Another issue to contend with is the large placebo response for histological endpoints. A meta-analysis by Han et al. found that one quarter of patients given placebo had an improvement in NAS by ≥2 points, and improvements in fibrosis scores of approximately 20%. Spontaneous disease regression can contribute to the observed placebo response. External influencing factors may include diet, exercise, and modest amounts of alcohol consumption during the trial. A lead-in period prior to the baseline biopsy may minimize the placebo effect.

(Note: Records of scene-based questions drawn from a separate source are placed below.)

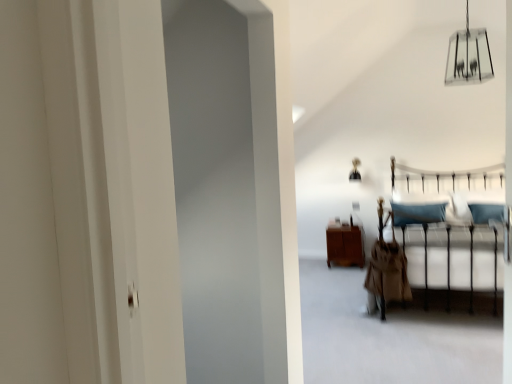
Question: Based on their positions, is brown wood cabinet at center located to the left or right of clear glass chandelier at upper center, the first lamp viewed from the front?

Choices:
 (A) right
 (B) left

Answer: (B)

Question: From the image's perspective, is brown wood cabinet at center located above or below clear glass chandelier at upper center, the 2th lamp viewed from the back?

Choices:
 (A) above
 (B) below

Answer: (B)

Question: Estimate the real-world distances between objects in this image. Which object is farther from the brown wood cabinet at center?

Choices:
 (A) metallic gold lamp at upper center, the 2th lamp in the front-to-back sequence
 (B) metallic silver bed frame at center
 (C) clear glass chandelier at upper center, arranged as the second lamp when ordered from the bottom

Answer: (C)

Question: Based on their relative distances, which object is farther from the metallic silver bed frame at center?

Choices:
 (A) metallic gold lamp at upper center, which is the 1th lamp in back-to-front order
 (B) clear glass chandelier at upper center, the 2th lamp viewed from the back
 (C) brown wood cabinet at center

Answer: (A)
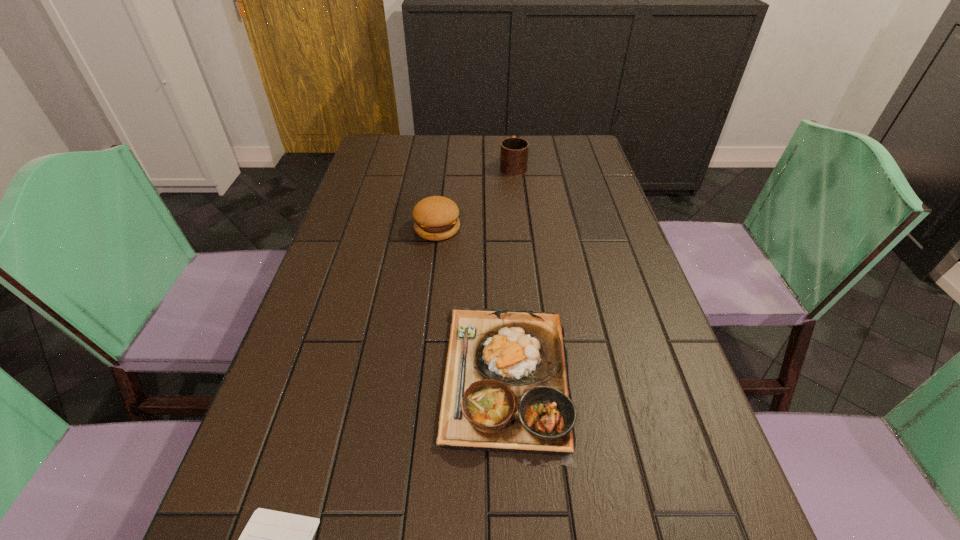
The height and width of the screenshot is (540, 960). In order to click on free space between the mug and the third nearest object in this screenshot , I will do click(x=475, y=197).

Locate which object is the third closest to the second shortest object. Please provide its 2D coordinates. Your answer should be formatted as a tuple, i.e. [(x, y)], where the tuple contains the x and y coordinates of a point satisfying the conditions above.

[(514, 151)]

This screenshot has height=540, width=960. I want to click on object that is the third closest to the third tallest object, so click(x=514, y=151).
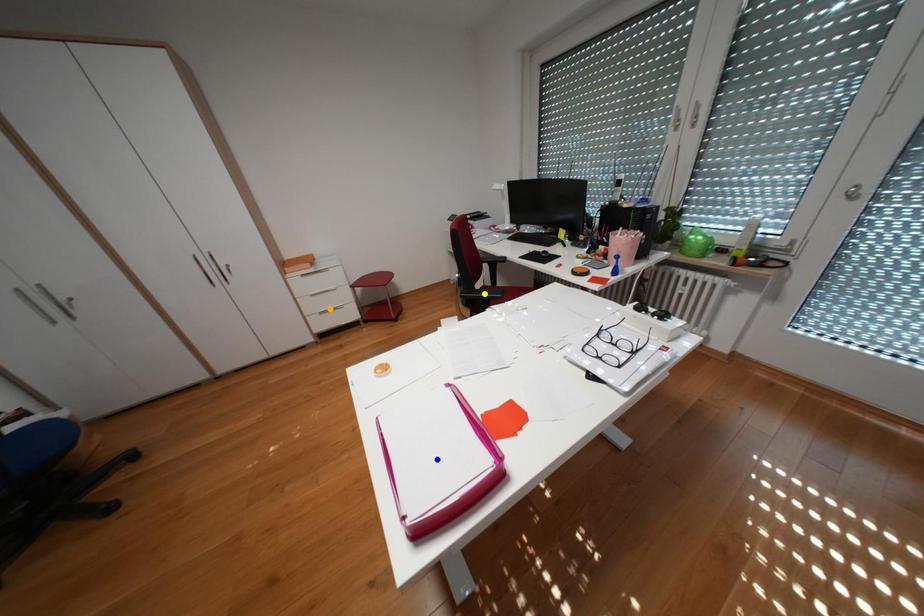
Order these from nearest to farthest:
A) orange point
B) yellow point
C) blue point

orange point, yellow point, blue point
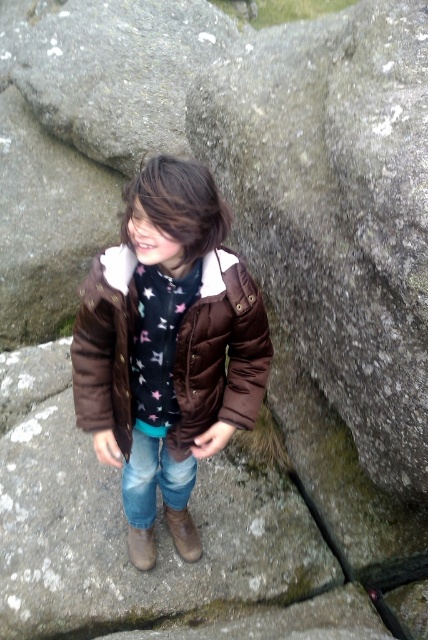
Question: Is brown matte jacket at center to the right of brown suede boot at lower center from the viewer's perspective?

Choices:
 (A) no
 (B) yes

Answer: (B)

Question: Does gray rough rock at center have a larger size compared to brown suede boot at lower center?

Choices:
 (A) no
 (B) yes

Answer: (B)

Question: Can you confirm if brown puffy jacket at center is positioned above brown leather boot at lower center?

Choices:
 (A) no
 (B) yes

Answer: (B)

Question: Which object is positioned closest to the brown leather boot at lower center?

Choices:
 (A) brown matte jacket at center
 (B) brown suede boot at lower center
 (C) gray rough rock at center

Answer: (B)

Question: Which of these objects is positioned farthest from the brown suede boot at lower center?

Choices:
 (A) brown matte jacket at center
 (B) brown puffy jacket at center
 (C) gray rough rock at center

Answer: (C)

Question: Which point appears farthest from the camera in this image?

Choices:
 (A) (116, 385)
 (B) (190, 204)

Answer: (A)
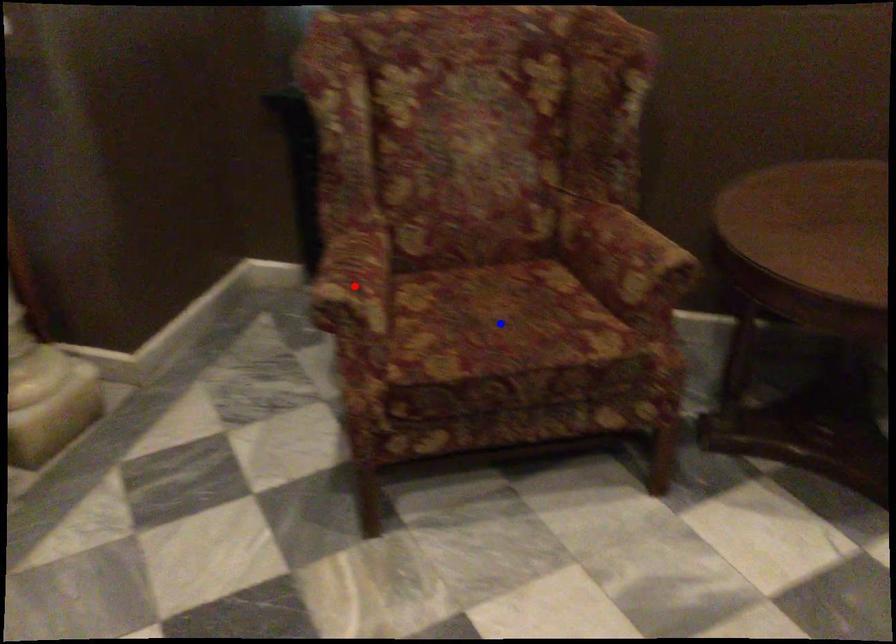
Question: In the image, two points are highlighted. Which point is nearer to the camera? Reply with the corresponding letter.

Choices:
 (A) blue point
 (B) red point

Answer: (B)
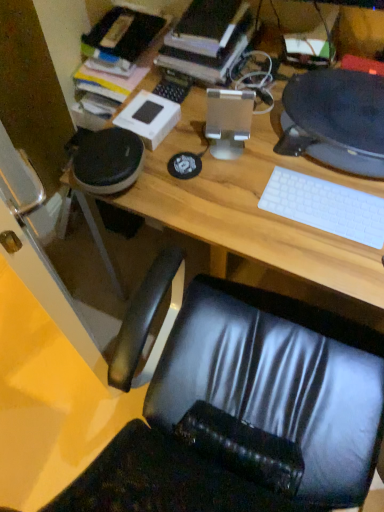
Where is `free point in front of white matte keyboard at right`? The height and width of the screenshot is (512, 384). free point in front of white matte keyboard at right is located at coordinates (331, 258).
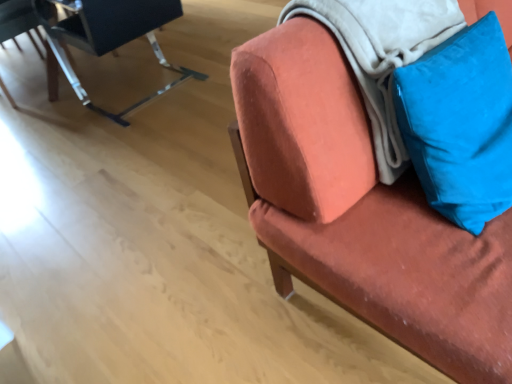
Question: Is metallic black chair at upper left, which appears as the second chair when viewed from the right, to the left of soft white blanket at upper right from the viewer's perspective?

Choices:
 (A) yes
 (B) no

Answer: (A)

Question: Is metallic black chair at upper left, the second chair from the left, next to soft white blanket at upper right and touching it?

Choices:
 (A) yes
 (B) no

Answer: (B)

Question: Considering the relative sizes of metallic black chair at upper left, the second chair from the left, and soft white blanket at upper right in the image provided, is metallic black chair at upper left, the second chair from the left, smaller than soft white blanket at upper right?

Choices:
 (A) no
 (B) yes

Answer: (A)

Question: From a real-world perspective, is metallic black chair at upper left, the second chair from the left, physically above soft white blanket at upper right?

Choices:
 (A) no
 (B) yes

Answer: (A)

Question: Is metallic black chair at upper left, the second chair from the left, oriented towards soft white blanket at upper right?

Choices:
 (A) yes
 (B) no

Answer: (B)

Question: Visually, is metallic black chair at upper left, the 3th chair positioned from the right, positioned to the left or to the right of blue velvet pillow at upper right?

Choices:
 (A) left
 (B) right

Answer: (A)

Question: In the image, is metallic black chair at upper left, marked as the 1th chair in a left-to-right arrangement, positioned in front of or behind blue velvet pillow at upper right?

Choices:
 (A) front
 (B) behind

Answer: (B)

Question: Looking at their shapes, would you say metallic black chair at upper left, marked as the 1th chair in a left-to-right arrangement, is wider or thinner than blue velvet pillow at upper right?

Choices:
 (A) wide
 (B) thin

Answer: (A)

Question: Considering the positions of metallic black chair at upper left, the 3th chair positioned from the right, and blue velvet pillow at upper right in the image, is metallic black chair at upper left, the 3th chair positioned from the right, taller or shorter than blue velvet pillow at upper right?

Choices:
 (A) tall
 (B) short

Answer: (A)

Question: In terms of height, does blue velvet pillow at upper right look taller or shorter compared to metallic black chair at upper left, marked as the 1th chair in a left-to-right arrangement?

Choices:
 (A) tall
 (B) short

Answer: (B)

Question: In terms of width, does blue velvet pillow at upper right look wider or thinner when compared to metallic black chair at upper left, marked as the 1th chair in a left-to-right arrangement?

Choices:
 (A) wide
 (B) thin

Answer: (B)

Question: From the image's perspective, is blue velvet pillow at upper right above or below metallic black chair at upper left, the 3th chair positioned from the right?

Choices:
 (A) below
 (B) above

Answer: (A)

Question: From a real-world perspective, is blue velvet pillow at upper right above or below metallic black chair at upper left, the 3th chair positioned from the right?

Choices:
 (A) below
 (B) above

Answer: (B)

Question: From the image's perspective, is velvet orange chair at upper right, which is the 3th chair in left-to-right order, positioned above or below metallic black chair at upper left, which appears as the second chair when viewed from the right?

Choices:
 (A) above
 (B) below

Answer: (B)

Question: From a real-world perspective, is velvet orange chair at upper right, which is the 3th chair in left-to-right order, physically located above or below metallic black chair at upper left, the second chair from the left?

Choices:
 (A) below
 (B) above

Answer: (B)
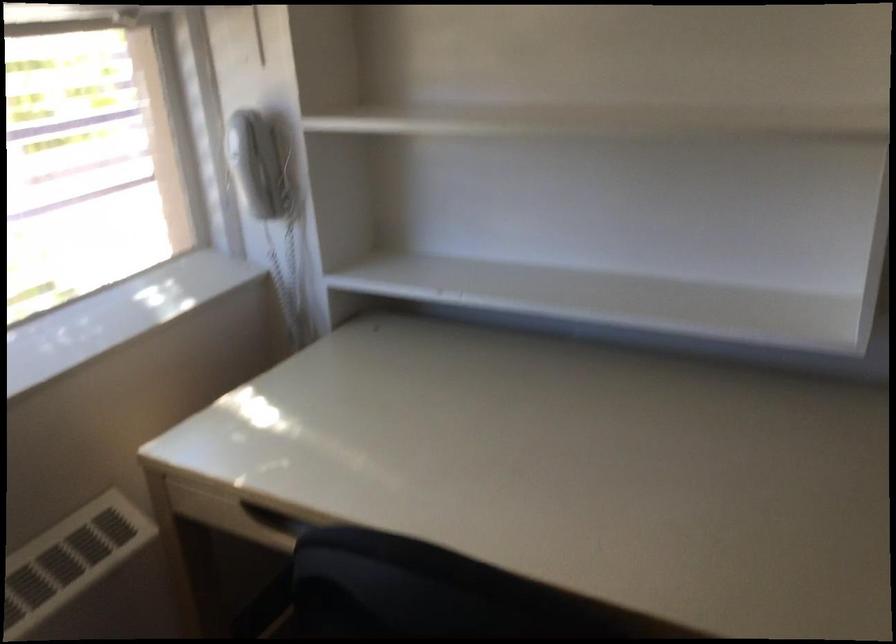
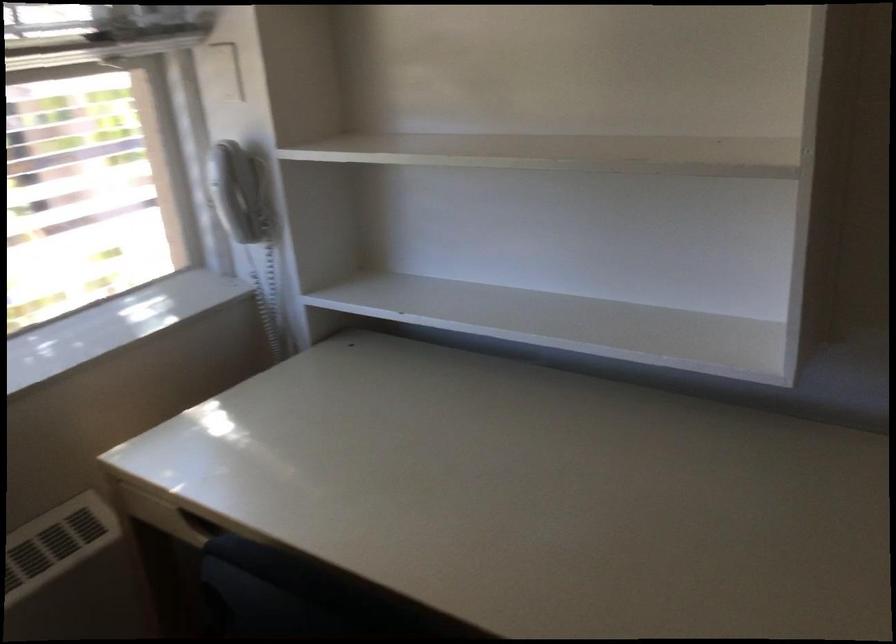
Locate, in the second image, the point that corresponds to [252,163] in the first image.

(230, 190)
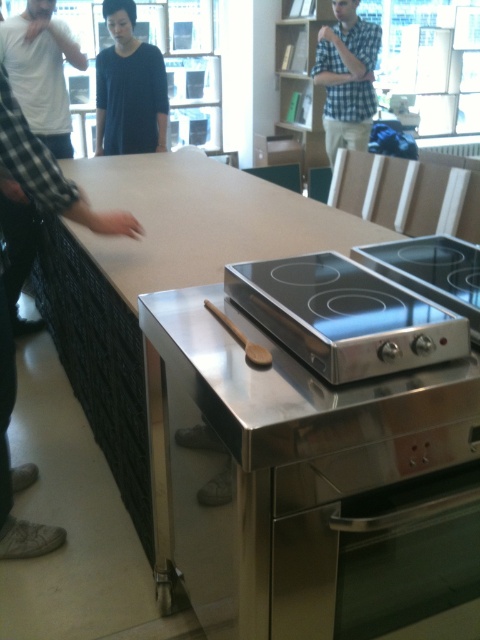
Question: Estimate the real-world distances between objects in this image. Which object is closer to the checkered fabric shirt at upper center?

Choices:
 (A) stainless steel cooktop at lower right
 (B) wooden bookshelf at upper center
 (C) white matte countertop at center

Answer: (B)

Question: Which of the following is the farthest from the observer?

Choices:
 (A) (285, 4)
 (B) (408, 292)
 (C) (165, 77)

Answer: (A)

Question: Observing the image, what is the correct spatial positioning of checkered fabric shirt at upper center in reference to stainless steel cooktop at center?

Choices:
 (A) left
 (B) right

Answer: (B)

Question: Which point is farther from the camera taking this photo?

Choices:
 (A) (323, 444)
 (B) (417, 292)
 (C) (312, 124)

Answer: (C)

Question: Is white matte countertop at center further to camera compared to stainless steel cooktop at center?

Choices:
 (A) no
 (B) yes

Answer: (A)

Question: Does stainless steel cooktop at lower right have a lesser width compared to wooden bookshelf at upper center?

Choices:
 (A) yes
 (B) no

Answer: (A)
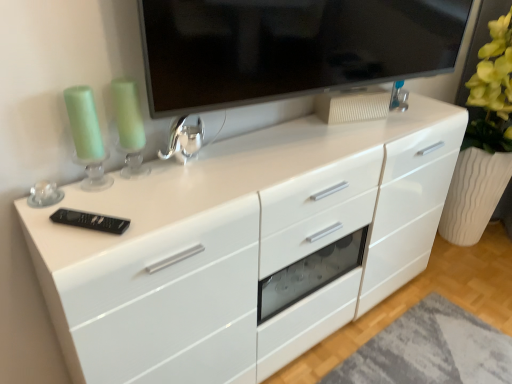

Meanwhile, 2-stage fibrosis improvement would drastically reduce the placebo response and could be considered as a secondary endpoint to negate false negative studies.
While the liver biopsy remains the reference standard for disease diagnosis, the ultimate goal is to have a noninvasive soluble biomarker to stage the disease, akin to HbA1c for diabetes and cholesterol for cardiovascular disease. Biomarkers of inflammatory cytokines, apoptosis (cytokeratin 18) and fibrotic factors show promise, however more validation is required.
The Road Ahead
Despite these challenges, there is a light at the end of the tunnel! Clarification of agency expectations and unified definitions has certainly helped to foster the influx of NASH drugs in development. However, the true test will come from a review of upcoming new drug applications. The first approval for a NASH treatment is anticipated by the end of the year, with more to follow suit in 2020.